Mammary Gland Tumors
Mammary gland tumors occur in both male and females. Tumors can be adenocarcinomas or benign fibroadenomas. Metastasis is uncommon. Wide surgical excision and biopsy is recommended. Consider pre-surgical thoracic radiographs are in long-standing cases or geriatric individuals.
Females bred after the age of 7 months are at risk for dystocia. The pubic symphysis fuses after 7 months but will remain open once the sow has delivered a litter. Gestation averages 68 days. Parturition is quick with pups delivered within 30 minutes. Oxytocin can be attempted with a dystocia if the pubic symphysis is open, but ceserean section is indicated if no response to parenteral calcium (100 mg/kg/IM) followed by oxytocin (1 unit IM 15 minutes after calcium).

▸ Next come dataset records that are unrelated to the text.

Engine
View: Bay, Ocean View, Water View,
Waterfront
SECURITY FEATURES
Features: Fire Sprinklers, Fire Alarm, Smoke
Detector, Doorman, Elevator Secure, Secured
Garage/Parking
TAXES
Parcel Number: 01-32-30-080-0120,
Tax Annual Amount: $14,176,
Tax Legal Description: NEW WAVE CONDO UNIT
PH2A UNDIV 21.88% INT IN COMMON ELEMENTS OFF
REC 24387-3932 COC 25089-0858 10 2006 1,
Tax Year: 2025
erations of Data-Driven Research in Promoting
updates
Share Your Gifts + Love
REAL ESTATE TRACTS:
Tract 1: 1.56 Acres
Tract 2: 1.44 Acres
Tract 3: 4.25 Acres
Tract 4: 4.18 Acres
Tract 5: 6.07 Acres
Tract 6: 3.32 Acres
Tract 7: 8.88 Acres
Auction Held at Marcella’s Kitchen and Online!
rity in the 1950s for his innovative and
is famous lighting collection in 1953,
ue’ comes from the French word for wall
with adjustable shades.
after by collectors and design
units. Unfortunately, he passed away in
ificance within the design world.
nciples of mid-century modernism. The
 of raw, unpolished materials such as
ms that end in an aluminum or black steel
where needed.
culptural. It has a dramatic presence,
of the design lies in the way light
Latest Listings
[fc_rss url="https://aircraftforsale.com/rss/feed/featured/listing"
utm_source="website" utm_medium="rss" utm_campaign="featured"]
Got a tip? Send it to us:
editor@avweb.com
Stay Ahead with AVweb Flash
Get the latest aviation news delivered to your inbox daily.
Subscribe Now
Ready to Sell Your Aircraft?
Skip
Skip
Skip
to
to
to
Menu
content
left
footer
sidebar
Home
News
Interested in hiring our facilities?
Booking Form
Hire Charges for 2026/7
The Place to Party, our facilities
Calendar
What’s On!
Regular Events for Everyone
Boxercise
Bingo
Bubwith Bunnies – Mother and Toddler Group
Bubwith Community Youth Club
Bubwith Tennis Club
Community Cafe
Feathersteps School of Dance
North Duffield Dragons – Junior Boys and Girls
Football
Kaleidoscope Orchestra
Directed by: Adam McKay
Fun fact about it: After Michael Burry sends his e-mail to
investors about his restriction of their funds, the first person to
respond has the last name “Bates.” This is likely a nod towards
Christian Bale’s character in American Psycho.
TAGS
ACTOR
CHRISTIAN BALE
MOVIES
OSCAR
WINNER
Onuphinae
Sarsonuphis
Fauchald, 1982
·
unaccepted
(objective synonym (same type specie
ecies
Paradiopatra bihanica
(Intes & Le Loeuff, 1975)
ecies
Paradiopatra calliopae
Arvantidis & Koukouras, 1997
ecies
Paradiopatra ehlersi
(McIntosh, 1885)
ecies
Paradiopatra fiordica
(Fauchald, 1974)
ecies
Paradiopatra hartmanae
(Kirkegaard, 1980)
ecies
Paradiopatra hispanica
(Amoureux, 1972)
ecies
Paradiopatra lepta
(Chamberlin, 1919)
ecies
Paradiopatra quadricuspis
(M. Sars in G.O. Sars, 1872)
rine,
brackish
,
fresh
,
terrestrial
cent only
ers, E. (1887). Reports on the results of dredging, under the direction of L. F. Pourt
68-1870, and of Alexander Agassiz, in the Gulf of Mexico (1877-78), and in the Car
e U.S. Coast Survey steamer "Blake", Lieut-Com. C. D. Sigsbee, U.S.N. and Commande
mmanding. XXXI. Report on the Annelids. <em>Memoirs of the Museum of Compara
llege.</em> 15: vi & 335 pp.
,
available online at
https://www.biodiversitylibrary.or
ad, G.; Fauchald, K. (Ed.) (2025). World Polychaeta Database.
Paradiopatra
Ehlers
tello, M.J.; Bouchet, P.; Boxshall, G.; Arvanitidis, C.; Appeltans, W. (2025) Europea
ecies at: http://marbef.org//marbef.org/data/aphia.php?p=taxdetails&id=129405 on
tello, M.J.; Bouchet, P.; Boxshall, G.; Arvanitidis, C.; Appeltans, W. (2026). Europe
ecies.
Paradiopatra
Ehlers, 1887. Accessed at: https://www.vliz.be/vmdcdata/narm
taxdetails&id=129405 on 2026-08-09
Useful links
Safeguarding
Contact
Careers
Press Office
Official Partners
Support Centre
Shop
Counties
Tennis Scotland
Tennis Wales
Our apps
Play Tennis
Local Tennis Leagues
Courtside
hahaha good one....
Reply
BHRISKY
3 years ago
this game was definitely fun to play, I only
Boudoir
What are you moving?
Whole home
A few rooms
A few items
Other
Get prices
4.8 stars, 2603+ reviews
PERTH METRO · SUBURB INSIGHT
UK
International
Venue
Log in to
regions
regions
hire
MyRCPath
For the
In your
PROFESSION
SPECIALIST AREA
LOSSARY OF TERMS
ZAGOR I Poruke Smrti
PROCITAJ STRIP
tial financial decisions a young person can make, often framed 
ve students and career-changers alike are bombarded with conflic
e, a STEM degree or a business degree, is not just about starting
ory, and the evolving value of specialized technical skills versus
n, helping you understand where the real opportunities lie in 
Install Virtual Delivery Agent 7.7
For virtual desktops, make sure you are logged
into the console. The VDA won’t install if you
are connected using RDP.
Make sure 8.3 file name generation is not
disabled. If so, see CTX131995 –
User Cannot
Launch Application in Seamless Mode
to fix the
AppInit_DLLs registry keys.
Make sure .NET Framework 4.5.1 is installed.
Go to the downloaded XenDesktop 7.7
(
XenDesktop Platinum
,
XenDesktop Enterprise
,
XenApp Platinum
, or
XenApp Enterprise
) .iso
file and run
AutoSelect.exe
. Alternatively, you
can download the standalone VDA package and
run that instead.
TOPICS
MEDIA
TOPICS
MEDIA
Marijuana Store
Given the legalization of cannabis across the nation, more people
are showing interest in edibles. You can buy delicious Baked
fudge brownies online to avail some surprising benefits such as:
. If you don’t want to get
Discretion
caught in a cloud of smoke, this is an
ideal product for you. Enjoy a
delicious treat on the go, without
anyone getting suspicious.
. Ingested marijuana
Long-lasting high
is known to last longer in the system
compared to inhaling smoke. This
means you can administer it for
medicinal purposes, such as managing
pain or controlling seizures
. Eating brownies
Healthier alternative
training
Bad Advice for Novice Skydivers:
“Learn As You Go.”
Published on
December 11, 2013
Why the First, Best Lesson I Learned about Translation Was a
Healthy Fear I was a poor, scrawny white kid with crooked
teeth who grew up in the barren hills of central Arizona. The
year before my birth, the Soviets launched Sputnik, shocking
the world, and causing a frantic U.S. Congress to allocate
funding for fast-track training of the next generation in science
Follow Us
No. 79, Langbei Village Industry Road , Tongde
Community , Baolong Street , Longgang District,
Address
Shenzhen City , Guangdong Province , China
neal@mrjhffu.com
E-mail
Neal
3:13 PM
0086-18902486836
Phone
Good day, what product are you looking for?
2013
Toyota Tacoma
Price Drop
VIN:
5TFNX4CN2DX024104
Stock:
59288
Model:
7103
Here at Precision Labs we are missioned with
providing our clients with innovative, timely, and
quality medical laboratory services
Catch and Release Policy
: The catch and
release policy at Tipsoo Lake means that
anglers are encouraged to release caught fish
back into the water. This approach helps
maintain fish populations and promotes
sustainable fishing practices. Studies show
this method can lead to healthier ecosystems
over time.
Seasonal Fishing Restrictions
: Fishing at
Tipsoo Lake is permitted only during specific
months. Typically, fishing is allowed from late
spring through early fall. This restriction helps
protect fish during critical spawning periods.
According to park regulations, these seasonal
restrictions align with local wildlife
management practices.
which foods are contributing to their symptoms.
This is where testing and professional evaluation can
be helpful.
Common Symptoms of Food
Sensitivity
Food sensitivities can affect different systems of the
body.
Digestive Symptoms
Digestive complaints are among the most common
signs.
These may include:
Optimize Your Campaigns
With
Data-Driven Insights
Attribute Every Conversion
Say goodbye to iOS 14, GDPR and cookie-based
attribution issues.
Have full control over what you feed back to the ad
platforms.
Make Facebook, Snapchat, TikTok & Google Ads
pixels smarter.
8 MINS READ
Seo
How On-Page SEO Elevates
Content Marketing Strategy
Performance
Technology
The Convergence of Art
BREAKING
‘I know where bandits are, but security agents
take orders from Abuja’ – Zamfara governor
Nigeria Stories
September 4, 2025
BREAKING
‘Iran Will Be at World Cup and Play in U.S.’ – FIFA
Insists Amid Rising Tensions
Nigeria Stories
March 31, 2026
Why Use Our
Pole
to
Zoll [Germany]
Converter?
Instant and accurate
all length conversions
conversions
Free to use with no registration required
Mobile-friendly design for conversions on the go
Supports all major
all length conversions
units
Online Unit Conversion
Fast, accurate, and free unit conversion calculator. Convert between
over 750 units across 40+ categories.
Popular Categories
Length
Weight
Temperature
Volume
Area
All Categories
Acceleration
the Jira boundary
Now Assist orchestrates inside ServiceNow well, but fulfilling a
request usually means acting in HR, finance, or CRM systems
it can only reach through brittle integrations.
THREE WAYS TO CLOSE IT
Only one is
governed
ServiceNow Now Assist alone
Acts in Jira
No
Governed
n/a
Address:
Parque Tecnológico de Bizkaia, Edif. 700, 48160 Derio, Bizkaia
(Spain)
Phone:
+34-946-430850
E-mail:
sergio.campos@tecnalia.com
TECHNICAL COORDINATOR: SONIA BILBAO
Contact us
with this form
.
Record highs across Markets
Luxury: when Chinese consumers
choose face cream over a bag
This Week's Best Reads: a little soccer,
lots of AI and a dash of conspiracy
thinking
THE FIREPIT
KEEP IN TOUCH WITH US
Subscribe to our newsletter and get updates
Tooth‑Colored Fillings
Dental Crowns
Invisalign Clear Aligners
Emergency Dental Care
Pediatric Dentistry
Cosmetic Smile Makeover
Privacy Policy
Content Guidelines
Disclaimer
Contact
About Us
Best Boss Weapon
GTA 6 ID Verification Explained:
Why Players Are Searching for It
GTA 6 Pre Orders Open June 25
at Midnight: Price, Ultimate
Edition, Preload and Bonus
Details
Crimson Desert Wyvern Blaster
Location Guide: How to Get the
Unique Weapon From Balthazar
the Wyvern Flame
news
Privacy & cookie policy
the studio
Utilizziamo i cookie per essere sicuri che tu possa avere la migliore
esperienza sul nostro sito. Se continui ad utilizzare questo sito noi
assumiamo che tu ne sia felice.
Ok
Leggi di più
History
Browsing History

Guinea pigs are susceptible to infections with Bordetella bronchiseptica and Streptococcus pneumoniae. Clinical signs include rhinitis, weight loss, and dyspnea. Severely affected individuals can develop pulmonary abscesses and consolidation. Prognosis is guarded once respiratory distress becomes evident.
Pulmonary adenoma and adenocarcinoma are considered frequent in older guinea pigs. Radiographs may help to identify solitary masses. Differential diagnosis includes abscessation or consolidation of lung from bacterial causes.
There is little published information on heart disease in guinea pigs. While murmurs are not uncommon, it is difficult to classify cardiac conditions. Post-mortem examination at the author's practice has revealed a "mixed bag" of conditions ranging from valvular disease to neoplasia.